+++ Fragmento de página +++

Desconfío de mi primera decisión, es decir, de lo primero que se me ocurre
hacer cuando debo tomar una decisión. Suele ser un error. Hay que esperar,
valorar internamente, tomarse el tiempo necesario. La sabiduría del
discernimiento nos libra de la necesaria ambigüedad de la vida, y hace que
encontremos los medios oportunos, que no siempre se identificarán con lo que
parece grande o fuerte”.
LA COMPAÑÍA DE JESÚS
El discernimiento es, por tanto, un pilar de la espiritualidad del
Papa. Esto es algo que expresa de forma especial su identidad de jesuita. En
consecuencia, le pregunto cómo puede la Compañía de Jesús servir a la Iglesia
de hoy, con qué rasgos peculiares, y también cuáles son los riesgos que le
pueden amenazar.
“La Compañía es una institución en tensión, siempre radicalmente en
tensión. El jesuita es un descentrado. La Compañía en sí misma está
descentrada: su centro es Cristo y su Iglesia. Por tanto, si la Compañía
mantiene en el centro a Cristo y a la Iglesia, tiene dos puntos de referencia
en su equilibrio para vivir en la periferia. Pero si se mira demasiado a sí
misma, si se pone a sí misma en el centro, sabiéndose una muy sólida y muy bien
‘armada’ estructura, corre peligro de sentirse segura y suficiente. La Compañía
tiene que tener siempre delante el Deus Semper maior, la búsqueda de la Gloria
de Dios cada vez mayor, la Iglesia Verdadera Esposa de Cristo nuestro Señor,
Cristo Rey que nos conquista y al que ofrecemos nuestra persona y todos
nuestros esfuerzos, aunque seamos poco adecuados vasos de arcilla. Esta tensión
nos sitúa continuamente fuera de nosotros mismos. El instrumento que hace
verdaderamente fuerte a una Compañía descentrada es la realidad, a la vez
paterna y materna, de la ‘cuenta de conciencia’, y precisamente porque le ayuda
a emprender mejor la misión”.
Aquí el Papa hace referencia a un punto específico de las
Constituciones de la Compañía de Jesús, que dice que el jesuita debe
“manifestar su conciencia”, es decir, la situación interior que vive, de modo
que el superior pueda obrar con conocimiento más exacto al enviar una persona a
su misión.

+++ Datos proporcionados +++

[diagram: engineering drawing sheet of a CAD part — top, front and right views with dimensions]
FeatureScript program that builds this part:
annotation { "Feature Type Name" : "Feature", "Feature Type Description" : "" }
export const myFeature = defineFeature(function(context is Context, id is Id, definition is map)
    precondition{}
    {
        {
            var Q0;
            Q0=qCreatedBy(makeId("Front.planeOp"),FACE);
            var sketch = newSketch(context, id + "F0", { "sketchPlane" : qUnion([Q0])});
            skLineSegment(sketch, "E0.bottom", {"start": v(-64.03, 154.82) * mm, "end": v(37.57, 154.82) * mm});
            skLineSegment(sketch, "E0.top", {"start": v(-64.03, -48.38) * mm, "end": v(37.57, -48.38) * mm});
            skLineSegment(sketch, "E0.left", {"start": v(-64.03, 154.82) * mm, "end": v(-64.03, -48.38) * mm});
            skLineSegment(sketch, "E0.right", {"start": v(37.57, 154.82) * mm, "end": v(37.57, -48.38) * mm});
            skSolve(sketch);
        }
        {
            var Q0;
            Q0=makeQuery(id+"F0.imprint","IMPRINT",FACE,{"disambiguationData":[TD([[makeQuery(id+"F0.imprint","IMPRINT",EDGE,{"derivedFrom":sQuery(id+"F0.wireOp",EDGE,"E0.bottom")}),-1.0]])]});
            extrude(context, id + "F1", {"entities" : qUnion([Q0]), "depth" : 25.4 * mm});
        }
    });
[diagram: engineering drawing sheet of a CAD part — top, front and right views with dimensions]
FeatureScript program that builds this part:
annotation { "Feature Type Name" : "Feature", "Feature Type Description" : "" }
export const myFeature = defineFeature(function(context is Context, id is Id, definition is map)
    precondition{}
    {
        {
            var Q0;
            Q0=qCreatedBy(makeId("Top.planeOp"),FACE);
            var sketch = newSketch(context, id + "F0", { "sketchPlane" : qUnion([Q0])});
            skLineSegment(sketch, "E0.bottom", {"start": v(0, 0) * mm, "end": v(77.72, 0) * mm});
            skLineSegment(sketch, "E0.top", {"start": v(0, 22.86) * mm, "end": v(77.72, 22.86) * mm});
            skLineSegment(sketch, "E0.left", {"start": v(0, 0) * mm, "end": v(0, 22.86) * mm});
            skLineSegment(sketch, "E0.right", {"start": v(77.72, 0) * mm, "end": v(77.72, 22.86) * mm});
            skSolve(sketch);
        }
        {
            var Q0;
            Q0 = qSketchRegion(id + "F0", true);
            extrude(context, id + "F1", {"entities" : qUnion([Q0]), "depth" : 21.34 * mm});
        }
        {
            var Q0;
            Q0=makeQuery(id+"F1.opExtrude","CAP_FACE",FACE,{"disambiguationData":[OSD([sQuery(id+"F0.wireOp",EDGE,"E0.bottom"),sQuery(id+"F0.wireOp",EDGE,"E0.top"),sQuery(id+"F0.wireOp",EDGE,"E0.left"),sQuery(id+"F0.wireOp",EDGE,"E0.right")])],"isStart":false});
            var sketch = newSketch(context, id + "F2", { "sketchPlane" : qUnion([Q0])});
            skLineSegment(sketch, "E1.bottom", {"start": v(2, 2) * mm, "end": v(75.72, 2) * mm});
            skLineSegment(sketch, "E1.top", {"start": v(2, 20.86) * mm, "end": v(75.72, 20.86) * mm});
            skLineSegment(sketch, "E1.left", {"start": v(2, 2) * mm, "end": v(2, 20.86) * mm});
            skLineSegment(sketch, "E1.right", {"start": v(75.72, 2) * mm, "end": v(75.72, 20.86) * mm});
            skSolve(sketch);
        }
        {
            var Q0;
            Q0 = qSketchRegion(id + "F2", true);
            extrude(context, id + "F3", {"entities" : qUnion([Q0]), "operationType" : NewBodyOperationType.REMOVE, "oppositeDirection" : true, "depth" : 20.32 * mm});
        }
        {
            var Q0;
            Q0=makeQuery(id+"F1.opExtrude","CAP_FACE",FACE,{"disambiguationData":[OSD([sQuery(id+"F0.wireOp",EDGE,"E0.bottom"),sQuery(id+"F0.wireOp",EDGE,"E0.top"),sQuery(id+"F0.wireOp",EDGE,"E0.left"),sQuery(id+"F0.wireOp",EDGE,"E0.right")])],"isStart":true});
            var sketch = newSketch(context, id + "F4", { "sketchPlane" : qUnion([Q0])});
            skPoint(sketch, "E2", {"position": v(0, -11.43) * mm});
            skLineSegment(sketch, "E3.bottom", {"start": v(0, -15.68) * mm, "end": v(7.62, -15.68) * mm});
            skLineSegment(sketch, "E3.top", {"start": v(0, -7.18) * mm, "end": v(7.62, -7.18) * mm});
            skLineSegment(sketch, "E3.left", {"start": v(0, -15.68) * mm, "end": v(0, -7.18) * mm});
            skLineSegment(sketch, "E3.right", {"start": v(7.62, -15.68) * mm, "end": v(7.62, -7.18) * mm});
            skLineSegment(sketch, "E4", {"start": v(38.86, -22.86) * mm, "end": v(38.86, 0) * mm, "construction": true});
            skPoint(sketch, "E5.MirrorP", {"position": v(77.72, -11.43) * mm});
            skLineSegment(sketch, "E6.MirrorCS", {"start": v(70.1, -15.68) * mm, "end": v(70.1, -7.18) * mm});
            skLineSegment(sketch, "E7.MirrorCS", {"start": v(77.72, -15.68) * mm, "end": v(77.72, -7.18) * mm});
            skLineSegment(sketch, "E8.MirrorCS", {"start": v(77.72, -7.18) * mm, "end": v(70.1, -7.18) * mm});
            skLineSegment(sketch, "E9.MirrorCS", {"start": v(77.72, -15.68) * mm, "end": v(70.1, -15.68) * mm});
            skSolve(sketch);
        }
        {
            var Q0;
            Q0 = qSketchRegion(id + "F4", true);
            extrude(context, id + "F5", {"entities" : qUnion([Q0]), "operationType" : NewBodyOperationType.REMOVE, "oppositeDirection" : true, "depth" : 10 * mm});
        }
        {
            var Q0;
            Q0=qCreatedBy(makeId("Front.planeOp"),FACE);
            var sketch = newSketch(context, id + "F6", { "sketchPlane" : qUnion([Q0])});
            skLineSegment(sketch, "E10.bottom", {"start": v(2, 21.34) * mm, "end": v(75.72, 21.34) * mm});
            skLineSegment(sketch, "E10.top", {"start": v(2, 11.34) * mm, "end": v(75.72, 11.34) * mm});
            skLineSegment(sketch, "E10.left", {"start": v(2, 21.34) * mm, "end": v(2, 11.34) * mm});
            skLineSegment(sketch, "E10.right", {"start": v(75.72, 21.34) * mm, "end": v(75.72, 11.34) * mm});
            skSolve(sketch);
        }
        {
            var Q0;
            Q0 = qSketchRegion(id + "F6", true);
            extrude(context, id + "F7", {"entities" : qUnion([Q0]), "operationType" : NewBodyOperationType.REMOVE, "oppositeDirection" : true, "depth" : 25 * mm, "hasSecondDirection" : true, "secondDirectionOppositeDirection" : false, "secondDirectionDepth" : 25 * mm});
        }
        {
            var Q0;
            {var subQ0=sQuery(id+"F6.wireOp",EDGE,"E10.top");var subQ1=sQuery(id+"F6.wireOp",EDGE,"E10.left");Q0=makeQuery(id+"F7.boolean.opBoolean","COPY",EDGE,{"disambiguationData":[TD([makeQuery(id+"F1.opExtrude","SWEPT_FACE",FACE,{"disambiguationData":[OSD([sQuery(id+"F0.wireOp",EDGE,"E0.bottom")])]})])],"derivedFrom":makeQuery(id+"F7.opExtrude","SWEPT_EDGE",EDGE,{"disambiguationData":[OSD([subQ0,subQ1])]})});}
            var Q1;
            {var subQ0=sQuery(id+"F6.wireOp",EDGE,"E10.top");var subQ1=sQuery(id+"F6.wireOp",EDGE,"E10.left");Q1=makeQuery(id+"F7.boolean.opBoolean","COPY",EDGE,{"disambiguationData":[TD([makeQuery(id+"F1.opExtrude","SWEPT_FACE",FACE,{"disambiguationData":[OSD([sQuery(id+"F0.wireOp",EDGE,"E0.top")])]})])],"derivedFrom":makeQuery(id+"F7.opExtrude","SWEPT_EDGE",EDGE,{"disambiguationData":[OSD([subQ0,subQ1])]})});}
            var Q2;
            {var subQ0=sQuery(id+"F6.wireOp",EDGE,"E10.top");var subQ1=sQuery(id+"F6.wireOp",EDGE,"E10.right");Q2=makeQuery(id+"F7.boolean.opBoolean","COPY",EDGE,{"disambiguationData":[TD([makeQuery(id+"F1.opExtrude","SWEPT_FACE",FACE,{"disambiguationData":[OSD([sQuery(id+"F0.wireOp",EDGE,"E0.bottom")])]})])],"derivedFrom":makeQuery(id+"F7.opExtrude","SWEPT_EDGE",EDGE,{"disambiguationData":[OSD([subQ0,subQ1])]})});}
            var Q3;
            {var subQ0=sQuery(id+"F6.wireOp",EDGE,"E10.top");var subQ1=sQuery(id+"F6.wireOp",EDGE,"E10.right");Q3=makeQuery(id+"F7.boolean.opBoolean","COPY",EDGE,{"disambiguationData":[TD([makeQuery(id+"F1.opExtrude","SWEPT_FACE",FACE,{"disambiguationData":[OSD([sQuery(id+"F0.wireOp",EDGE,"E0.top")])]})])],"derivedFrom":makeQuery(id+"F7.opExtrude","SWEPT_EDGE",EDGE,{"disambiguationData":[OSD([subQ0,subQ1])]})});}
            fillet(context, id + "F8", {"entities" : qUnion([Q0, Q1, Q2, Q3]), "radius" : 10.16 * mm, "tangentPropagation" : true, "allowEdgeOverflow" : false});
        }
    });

+++

• [Qué debes hacer]:
Responde estas preguntas sobre el fragmento acerca de la Compañía de Jesús:
(a) ¿De qué desconfía quien habla al comienzo del fragmento cuando debe tomar una decisión?
(b) Según el fragmento, ¿cuál es el centro de la Compañía?
(c) Según las Constituciones citadas, ¿qué debe manifestar el jesuita, y para qué?

• [Solución del ejercicio]:
(a) Desconfía de su primera decisión, es decir, de lo primero que se le ocurre hacer.
(b) Su centro es Cristo y su Iglesia.
(c) Debe manifestar su conciencia, es decir, la situación interior que vive. Así el superior puede obrar con un conocimiento más exacto al enviar a una persona a su misión.